Important Progress Report

I haven't done anything.

--D. Groom

(Is this an alibi or an admission?)


Craig's Search Cuts for Good Spectra

Craig is going to talk about the work with the spectra and can we clean up our sample in the future. Original question: can we set cuts on the discovery parameters such as %inc in order to enrich the sample with SNe with good spectra.

Defined code of spectra. 0 is the best one, 4 is unusable, 5 is QSO. Code was based on telegrams and what was in the database and what we said in correspondence about how good the spectra were.

QSO's all cluster at 20-30% increase, 23-24 magnitude. (These are parameters from the scanning program.) Most of the rest of the bad ones are at less than 100% increase.

Next was get an Isobel ranking, which was more pessimistic than the Craig code. Still is trend to worse objects having lower %Inc, but no obvious place to set a hard cut. Can also plot in magnitude and %INC at the same time, most of bad ones are still dimmer than 23rd mag, less than 100 %Inc, but the good ones are quite blurred with the bad oens.

The next thing to try is the new perent increase defined by the lightcurve photometry software, with (theoretically) year-old references. Plotting searchscan %Inc vs. lightcurve %Inc (still to discovery image), the lightcurve %Incs are often higher. Plotting quality vs. New %Inc, all of the good ones are at greater than 90% %Inc. However, there are bad ones there too. Also tried using new SN mag as well because Rob is slow and there were only 31 zeropoints. Some of the new (i.e. lightcurve software) values are slightly brighter than the old (i.e. searchscan). No good spot to set a cut when you do a plot with this.

Craig goes back to original %Inc. Plots %Inc vs. "0" for bad spectrum and "1" for good spectrum. Craig fits a cut function to this which is a step function, where the assumption is that below the cut everything is bad and above the cut eveyrthing is good. He'll form a chi^2(x) and minimize that. So, chi^2 is the total number of "mistakes" you make. Result, for original %Inc, get that you should set the cut at about 22%. This corresponds to a place where you eliminate a bunch of bad spectra, but you haven't touched the good ones yet. Another way of doing this is ratio of good/bad above the cut. Between 10 and 20 percent there is a jump in this; after that it's only slowly changing.

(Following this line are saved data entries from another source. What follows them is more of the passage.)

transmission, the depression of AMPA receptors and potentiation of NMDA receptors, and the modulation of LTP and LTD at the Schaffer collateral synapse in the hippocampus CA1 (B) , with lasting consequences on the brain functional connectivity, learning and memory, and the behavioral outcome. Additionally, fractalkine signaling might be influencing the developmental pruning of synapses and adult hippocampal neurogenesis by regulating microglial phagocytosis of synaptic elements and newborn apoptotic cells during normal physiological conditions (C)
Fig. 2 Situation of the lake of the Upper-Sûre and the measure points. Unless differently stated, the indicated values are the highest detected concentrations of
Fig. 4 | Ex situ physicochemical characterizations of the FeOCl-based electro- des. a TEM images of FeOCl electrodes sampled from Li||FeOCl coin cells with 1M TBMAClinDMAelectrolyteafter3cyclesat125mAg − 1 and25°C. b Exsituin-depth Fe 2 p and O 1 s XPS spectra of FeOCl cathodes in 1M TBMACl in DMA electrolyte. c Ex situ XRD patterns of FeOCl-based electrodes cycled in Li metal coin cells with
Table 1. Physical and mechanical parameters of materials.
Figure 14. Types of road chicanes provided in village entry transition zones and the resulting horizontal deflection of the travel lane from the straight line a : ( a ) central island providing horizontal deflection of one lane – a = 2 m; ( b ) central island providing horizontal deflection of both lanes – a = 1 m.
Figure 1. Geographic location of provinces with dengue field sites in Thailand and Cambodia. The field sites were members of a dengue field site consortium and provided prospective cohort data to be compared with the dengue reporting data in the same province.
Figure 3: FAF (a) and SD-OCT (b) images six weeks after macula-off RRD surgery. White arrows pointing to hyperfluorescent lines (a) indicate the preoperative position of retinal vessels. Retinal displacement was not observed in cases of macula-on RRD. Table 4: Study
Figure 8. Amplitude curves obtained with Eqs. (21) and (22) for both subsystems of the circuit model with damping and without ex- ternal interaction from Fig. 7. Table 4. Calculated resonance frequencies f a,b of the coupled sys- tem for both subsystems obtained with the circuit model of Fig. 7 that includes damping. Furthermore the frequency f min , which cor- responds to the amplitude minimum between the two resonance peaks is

Using the lightcurve software %Inc, the cut comes out at about 60%, and looks more convincing to this humble obsever. Suggests you would set the cut at somewhere between 50% and 70%. That is the spot where you've thrown out a bunch of bad ones but haven't gotten rid of very many good ones.

Other statistics: doesn't look like spectrum quality is a function of z. There are other questions about galaxy surface brightnesses, and who would %Inc change for the same galaxy/SN transported by z. From our data, there is not a real strong correlation between %Inc and z.

Craig will write this up so that we can all have it in front of us, and not forget about this.


Bad News

Carl has no good news. (Mike Lesser had a head injury and is in the hospital.) Chip thinning has as a result stopped for the time being. Saul will talk to the British to find out what they want to do.


Golf Update

Alex got a hole-in-one from 183 yards yesterday. Peter estimates the probability is about 1,000,000 in 1. The sad thing was that he didn't see it, he turned his head.